How to complete this task:
Exactly as written, return every line of the data below apart from the pictures.

Data supplied:
* * * * *
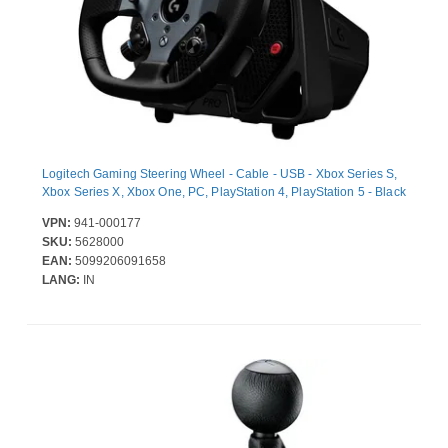
Logitech Gaming Steering Wheel - Cable - USB - Xbox Series S,
Xbox Series X, Xbox One, PC, PlayStation 4, PlayStation 5 - Black
VPN:
941-000177
SKU:
5628000
EAN:
5099206091658
LANG:
IN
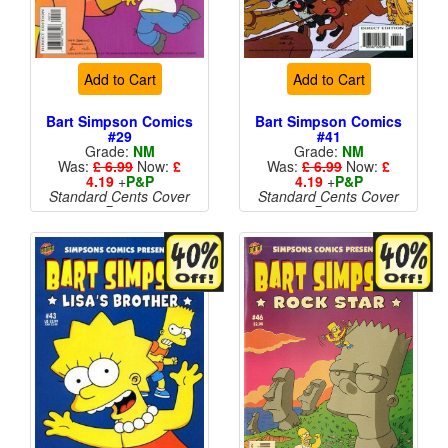
Add to Cart
Add to Cart
Bart Simpson Comics
Bart Simpson Comics
#29
#41
Grade:
NM
Grade:
NM
Was:
£ 6.99
Now:
£
Was:
£ 6.99
Now:
£
4.19
+
P&P
4.19
+
P&P
Standard Cents Cover
Standard Cents Cover
Price
Price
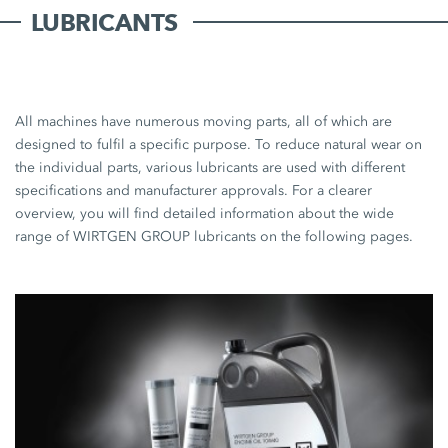
LUBRICANTS
All machines have numerous moving parts, all of which are
designed to fulfil a specific purpose. To reduce natural wear on
the individual parts, various lubricants are used with different
specifications and manufacturer approvals. For a clearer
overview, you will find detailed information about the wide
range of WIRTGEN GROUP lubricants on the following pages.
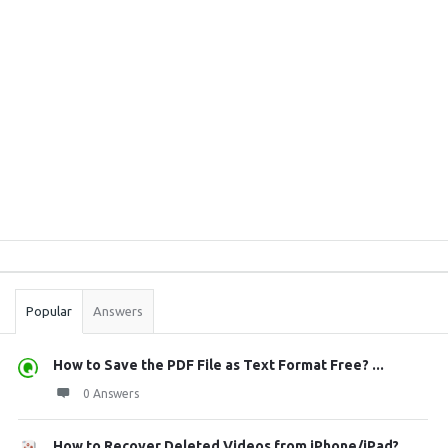
Sidebar
Stats
Popular
Answers
How to Save the PDF File as Text Format Free? ...
0 Answers
How to Recover Deleted Videos from iPhone/iPad?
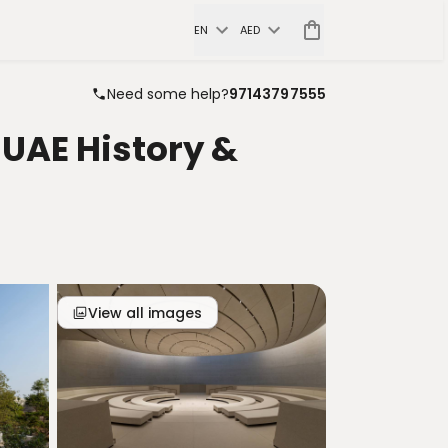
EN
AED
Need some help?
97143797555
UAE History &
View all images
* * * * *
Written response:
Logitech Gaming Steering Wheel - Cable - USB - Xbox Series S,
Xbox Series X, Xbox One, PC, PlayStation 4, PlayStation 5 - Black
VPN:
941-000177
SKU:
5628000
EAN:
5099206091658
LANG:
IN
Add to Cart
Add to Cart
Bart Simpson Comics
Bart Simpson Comics
#29
#41
Grade:
NM
Grade:
NM
Was:
£ 6.99
Now:
£
Was:
£ 6.99
Now:
£
4.19
+
P&P
4.19
+
P&P
Standard Cents Cover
Standard Cents Cover
Price
Price
LUBRICANTS
All machines have numerous moving parts, all of which are
designed to fulfil a specific purpose. To reduce natural wear on
the individual parts, various lubricants are used with different
specifications and manufacturer approvals. For a clearer
overview, you will find detailed information about the wide
range of WIRTGEN GROUP lubricants on the following pages.
Sidebar
Stats
Popular
Answers
How to Save the PDF File as Text Format Free? ...
0 Answers
How to Recover Deleted Videos from iPhone/iPad?
EN
AED
Need some help?
97143797555
UAE History &
View all images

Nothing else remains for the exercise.